◆ Requirement
Repeat each record below exactly, dropping the pictures.

>>>

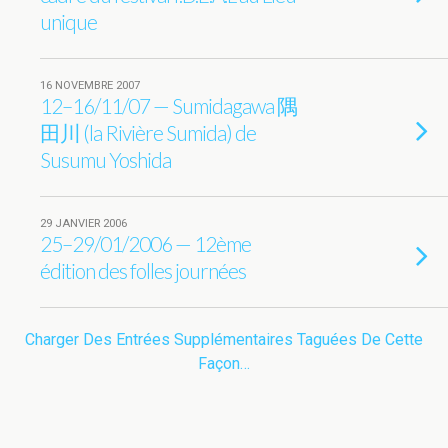
unique
16 NOVEMBRE 2007
12–16/11/07 — Sumidagawa 隅
田川 (la Rivière Sumida) de
Susumu Yoshida
29 JANVIER 2006
25–29/01/2006 — 12ème
édition des folles journées
Charger Des Entrées Supplémentaires Taguées De Cette
Façon…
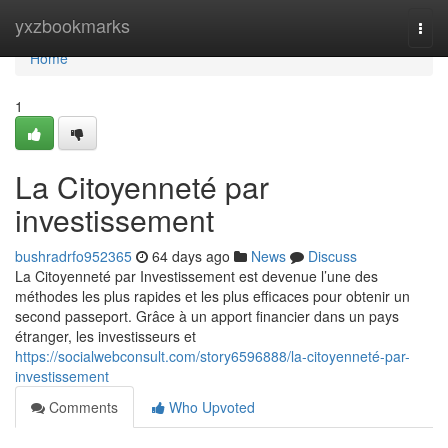
Home
yxzbookmarks
Togg
navi
Home
1
La Citoyenneté par
investissement
bushradrfo952365
64 days ago
News
Discuss
La Citoyenneté par Investissement est devenue l’une des
méthodes les plus rapides et les plus efficaces pour obtenir un
second passeport. Grâce à un apport financier dans un pays
étranger, les investisseurs et
https://socialwebconsult.com/story6596888/la-citoyenneté-par-
investissement
Comments
Who Upvoted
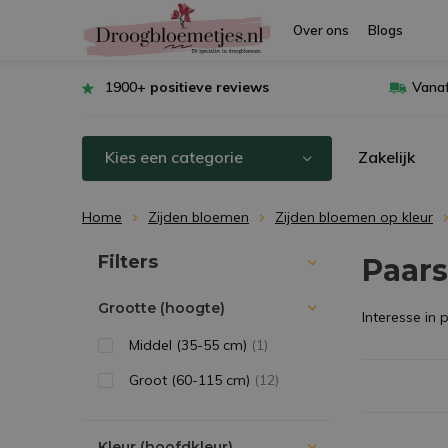
Over ons
Blogs
1900+
positieve reviews
Vanaf
Kies een categorie
Zakelijk
Home
Zijden bloemen
Zijden bloemen op kleur
Sorteren op:
Filters
Paar
Grootte (hoogte)
Interesse in 
Middel (35-55 cm)
(1)
Groot (60-115 cm)
(12)
Kleur (hoofdkleur)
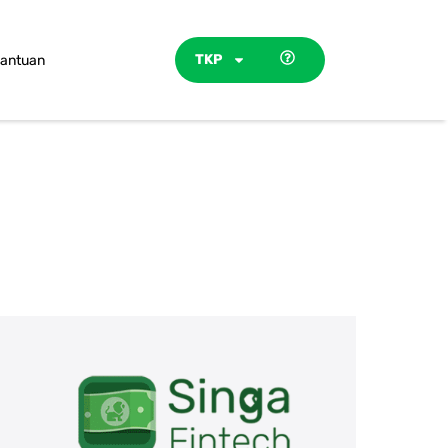
TKP
antuan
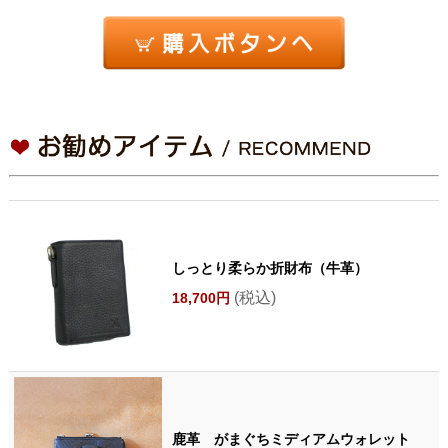
しっとり柔らか折財布（牛革）
(税込)
18,700円
鹿革 がまぐちミディアムウォレット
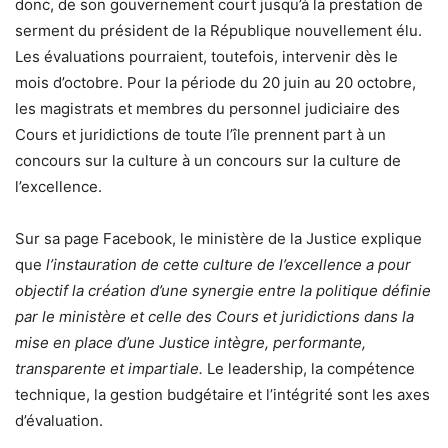
donc, de son gouvernement court jusqu’à la prestation de
serment du président de la République nouvellement élu.
Les évaluations pourraient, toutefois, intervenir dès le
mois d’octobre. Pour la période du 20 juin au 20 octobre,
les magistrats et membres du personnel judiciaire des
Cours et juridictions de toute l’île prennent part à un
concours sur la culture à un concours sur la culture de
l’excellence.
Sur sa page Facebook, le ministère de la Justice explique
que
l’instauration de cette culture de l’excellence a pour
objectif la création d’une synergie entre la politique définie
par le ministère et celle des Cours et juridictions dans la
mise en place d’une Justice intègre, performante,
transparente et impartiale.
Le leadership, la compétence
technique, la gestion budgétaire et l’intégrité sont les axes
d’évaluation.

<<<

◆ Solution to this exercise
unique
16 NOVEMBRE 2007
12–16/11/07 — Sumidagawa 隅
田川 (la Rivière Sumida) de
Susumu Yoshida
29 JANVIER 2006
25–29/01/2006 — 12ème
édition des folles journées
Charger Des Entrées Supplémentaires Taguées De Cette
Façon…
Home
yxzbookmarks
Togg
navi
Home
1
La Citoyenneté par
investissement
bushradrfo952365
64 days ago
News
Discuss
La Citoyenneté par Investissement est devenue l’une des
méthodes les plus rapides et les plus efficaces pour obtenir un
second passeport. Grâce à un apport financier dans un pays
étranger, les investisseurs et
https://socialwebconsult.com/story6596888/la-citoyenneté-par-
investissement
Comments
Who Upvoted
Over ons
Blogs
1900+
positieve reviews
Vanaf
Kies een categorie
Zakelijk
Home
Zijden bloemen
Zijden bloemen op kleur
Sorteren op:
Filters
Paar
Grootte (hoogte)
Interesse in 
Middel (35-55 cm)
(1)
Groot (60-115 cm)
(12)
Kleur (hoofdkleur)
TKP
antuan
しっとり柔らか折財布（牛革）
(税込)
18,700円
鹿革 がまぐちミディアムウォレット
donc, de son gouvernement court jusqu’à la prestation de
serment du président de la République nouvellement élu.
Les évaluations pourraient, toutefois, intervenir dès le
mois d’octobre. Pour la période du 20 juin au 20 octobre,
les magistrats et membres du personnel judiciaire des
Cours et juridictions de toute l’île prennent part à un
concours sur la culture à un concours sur la culture de
l’excellence.
Sur sa page Facebook, le ministère de la Justice explique
que
l’instauration de cette culture de l’excellence a pour
objectif la création d’une synergie entre la politique définie
par le ministère et celle des Cours et juridictions dans la
mise en place d’une Justice intègre, performante,
transparente et impartiale.
Le leadership, la compétence
technique, la gestion budgétaire et l’intégrité sont les axes
d’évaluation.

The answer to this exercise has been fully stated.